__Provided passage__

---

This morning Liam and I let Lily and Dana sleep in...not there is much sleeping in involved in 'sleeping in'... Generally, sleeping in as defined by our household means that you get to sleep until 7 instead of 5:30.

Liam and I came downstairs this morning, where we were greeted with my Dad standing at the bottom of the staircase. Nothing unusual about that. Dad generally ends up sitting in the living room half way through the night. I suspect he leaves his bedroom to go to the bathroom, and just can't find his way back to his bedroom. Anytime he hears someone coming down the staircase, he jumps up from his spot on the couch to see who it is. This used to be unsettling to me when he first moved in with us because I would not be expecting him to be sitting there by himself in the dark. In my half conscious state to fetch a bottle from the fridge, he would often scare the hell out of me by emerging from the living room just as I was passing by.

Of course, this was less unsettling than the time following a newly-born Liam's arrival home from the hospital. Since I was on maternity leave, I felt this would be the best time to acclemate Dad to our household since I would be home full time.

The best time to acclemate Dad, however, was not necessarily the best time to acclemate me to my new addition. Liam and I camped out for the first month or so in the downstairs living room to spare the rest of the family from being kept up all night. After finally rocking Liam back to slumber, I often faced bouts of insomnia, despite my high level of exhaustion. Just as I would drift off to sleep, Dad would often shake me awake in a panic, asking, "Are you alive?"

Yes, Dad, I am alive...but now I am going to strangle you!

It is a challenge to remain patient, particularly when one is confronted with sleep deprivation.

Better yet were the evenings Dad thought we were staying at a Bed and Breakfast, where the IRS was lodging us for a training seminar. (It might help to know here that my father used to be a tax auditor.) He woke me up one night to ask if they had given me a key to my bedroom. Apparently, he couldn't find his. And Dad was delighted to find Raisin Bran in the pantry - this certainly couldn't wait until morning to tell me.

They even have Raisin Bran here!

No one can ever say Bob Brown was difficult to please.

---

__Recorded information__
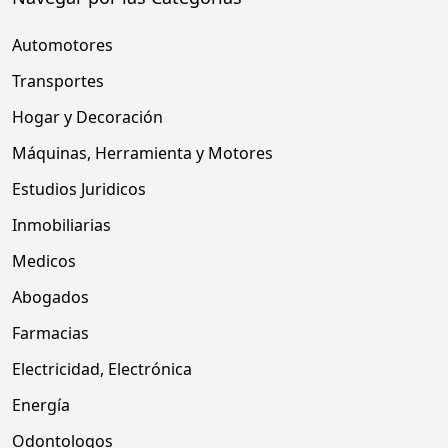
Automotores
Transportes
Hogar y Decoración
Máquinas, Herramienta y Motores
Estudios Juridicos
Inmobiliarias
Medicos
Abogados
Farmacias
Electricidad, Electrónica
Energía
Odontologos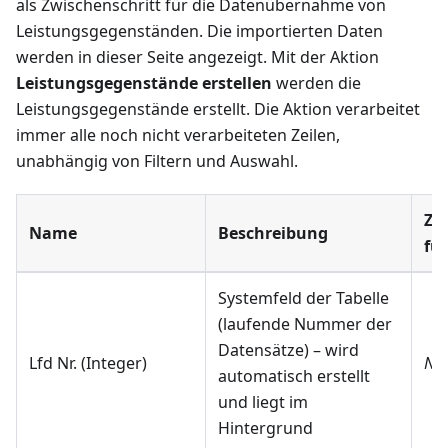
als Zwischenschritt für die Datenübernahme von
Leistungsgegenständen. Die importierten Daten
werden in dieser Seite angezeigt. Mit der Aktion
Leistungsgegenstände erstellen
werden die
Leistungsgegenstände erstellt. Die Aktion verarbeitet
immer alle noch nicht verarbeiteten Zeilen,
unabhängig von Filtern und Auswahl.
Zu
Name
Beschreibung
fül
Systemfeld der Tabelle
(laufende Nummer der
Datensätze) – wird
Lfd Nr. (Integer)
Nie
automatisch erstellt
und liegt im
Hintergrund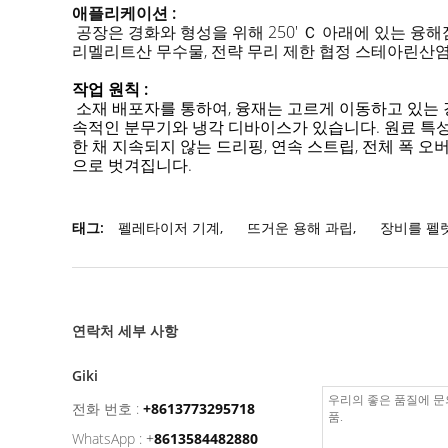
애플리케이션 :
공장은 경화와 형성을 위해 250' Ｃ 아래에 있는 융해
리멜리트산 무수물, 전략 무리 제한 협정 스테아린산염,
작업 원칙 :
소재 배포자를 통하여, 융재는 고르게 이동하고 있는 
속적인 분무기와 냉각 디바이스가 있습니다. 원료 특
한 채 지속되지 않는 드리핑, 연속 스트립, 전체 폭 오
으로 벗겨집니다.
태그:
펠레타이저 기계
,
뜨거운 용해 과립
,
장비를 펠
연락처 세부 사항
Giki
전화 번호 :
+8613773295718
WhatsApp :
+
8613584482880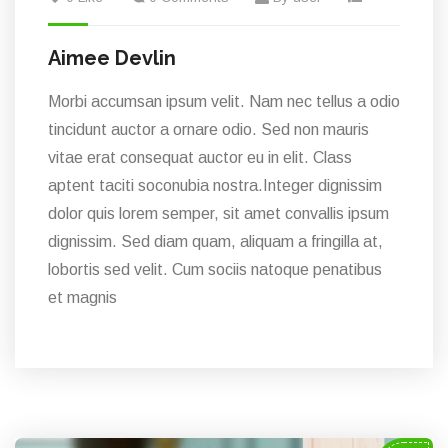
Aimee Devlin
Morbi accumsan ipsum velit. Nam nec tellus a odio
tincidunt auctor a ornare odio. Sed non mauris
vitae erat consequat auctor eu in elit. Class
aptent taciti soconubia nostra.Integer dignissim
dolor quis lorem semper, sit amet convallis ipsum
dignissim. Sed diam quam, aliquam a fringilla at,
lobortis sed velit. Cum sociis natoque penatibus
et magnis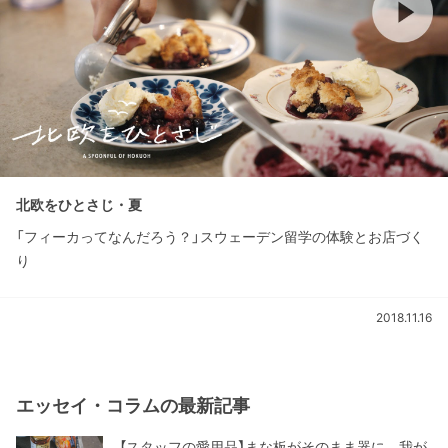
北欧をひとさじ・夏
「フィーカってなんだろう？」スウェーデン留学の体験とお店づく
り
2018.11.16
エッセイ・コラムの最新記事
【スタッフの愛用品】まな板がそのまま器に。我が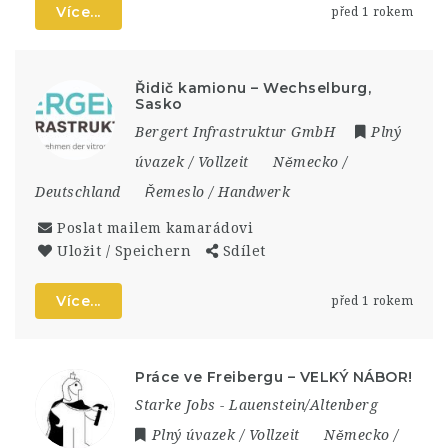
Více...
před 1 rokem
Řidič kamionu – Wechselburg,
Sasko
Bergert Infrastruktur GmbH
Plný
úvazek / Vollzeit
Německo /
Deutschland
Řemeslo / Handwerk
Poslat mailem kamarádovi
Uložit / Speichern
Sdílet
Více...
před 1 rokem
Práce ve Freibergu – VELKÝ NÁBOR!
Starke Jobs - Lauenstein/Altenberg
Plný úvazek / Vollzeit
Německo /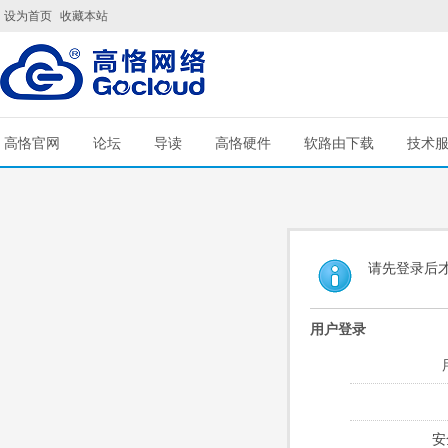
设为首页
收藏本站
高恪官网
论坛
导读
高恪硬件
软路由下载
技术
请先登录后
用户登录
安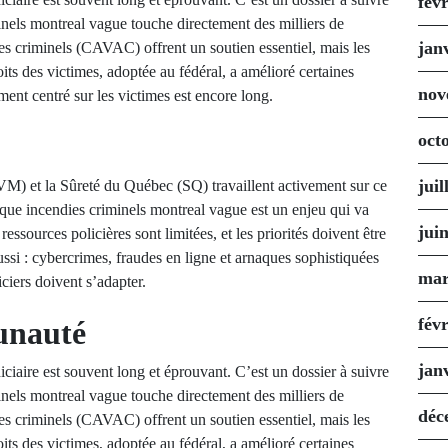
fév
inels montreal vague touche directement des milliers de
jan
es criminels (CAVAC) offrent un soutien essentiel, mais les
oits des victimes, adoptée au fédéral, a amélioré certaines
nov
ent centré sur les victimes est encore long.
oct
juil
VM) et la Sûreté du Québec (SQ) travaillent activement sur ce
 que incendies criminels montreal vague est un enjeu qui va
jui
ssources policières sont limitées, et les priorités doivent être
ssi : cybercrimes, fraudes en ligne et arnaques sophistiquées
mar
iciers doivent s’adapter.
fév
unauté
jan
diciaire est souvent long et éprouvant. C’est un dossier à suivre
inels montreal vague touche directement des milliers de
déc
es criminels (CAVAC) offrent un soutien essentiel, mais les
oits des victimes, adoptée au fédéral, a amélioré certaines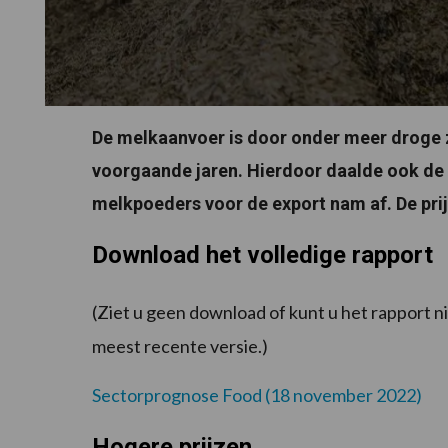
De melkaanvoer is door onder meer droge z
voorgaande jaren. Hierdoor daalde ook de
melkpoeders voor de export nam af. De prijz
Download het volledige rapport
(Ziet u geen download of kunt u het rapport
meest recente versie.)
Sectorprognose Food (18 november 2022)
Hogere prijzen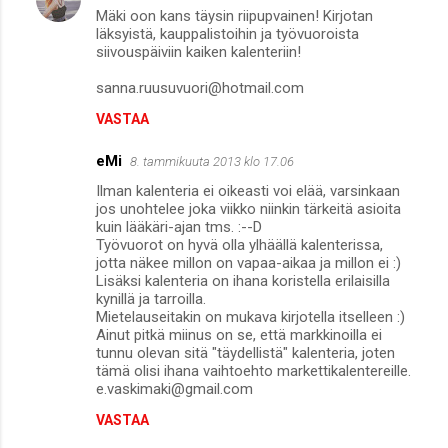
Mäki oon kans täysin riipupvainen! Kirjotan
läksyistä, kauppalistoihin ja työvuoroista
siivouspäiviin kaiken kalenteriin!
sanna.ruusuvuori@hotmail.com
VASTAA
eMi
8. tammikuuta 2013 klo 17.06
Ilman kalenteria ei oikeasti voi elää, varsinkaan
jos unohtelee joka viikko niinkin tärkeitä asioita
kuin lääkäri-ajan tms. :--D
Työvuorot on hyvä olla ylhäällä kalenterissa,
jotta näkee millon on vapaa-aikaa ja millon ei :)
Lisäksi kalenteria on ihana koristella erilaisilla
kynillä ja tarroilla.
Mietelauseitakin on mukava kirjotella itselleen :)
Ainut pitkä miinus on se, että markkinoilla ei
tunnu olevan sitä "täydellistä" kalenteria, joten
tämä olisi ihana vaihtoehto markettikalentereille.
e.vaskimaki@gmail.com
VASTAA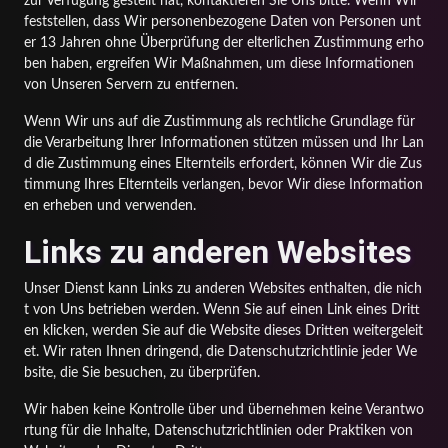
zur Verfügung gestellt hat, kontaktieren Sie Uns bitte. Wenn Wir
feststellen, dass Wir personenbezogene Daten von Personen unt
er 13 Jahren ohne Überprüfung der elterlichen Zustimmung erho
ben haben, ergreifen Wir Maßnahmen, um diese Informationen
von Unseren Servern zu entfernen.
Wenn Wir uns auf die Zustimmung als rechtliche Grundlage für
die Verarbeitung Ihrer Informationen stützen müssen und Ihr Lan
d die Zustimmung eines Elternteils erfordert, können Wir die Zus
timmung Ihres Elternteils verlangen, bevor Wir diese Information
en erheben und verwenden.
Links zu anderen Websites
Unser Dienst kann Links zu anderen Websites enthalten, die nich
t von Uns betrieben werden. Wenn Sie auf einen Link eines Dritt
en klicken, werden Sie auf die Website dieses Dritten weitergeleit
et. Wir raten Ihnen dringend, die Datenschutzrichtlinie jeder We
bsite, die Sie besuchen, zu überprüfen.
Wir haben keine Kontrolle über und übernehmen keine Verantwo
rtung für die Inhalte, Datenschutzrichtlinien oder Praktiken von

---

Can you repeat, word for word, the part of the passage about living with Dad starting at "Yes, Dad, I" and ending at "to tell me."?

__Your response__
Yes, Dad, I am alive...but now I am going to strangle you!

It is a challenge to remain patient, particularly when one is confronted with sleep deprivation.

Better yet were the evenings Dad thought we were staying at a Bed and Breakfast, where the IRS was lodging us for a training seminar. (It might help to know here that my father used to be a tax auditor.) He woke me up one night to ask if they had given me a key to my bedroom. Apparently, he couldn't find his. And Dad was delighted to find Raisin Bran in the pantry - this certainly couldn't wait until morning to tell me.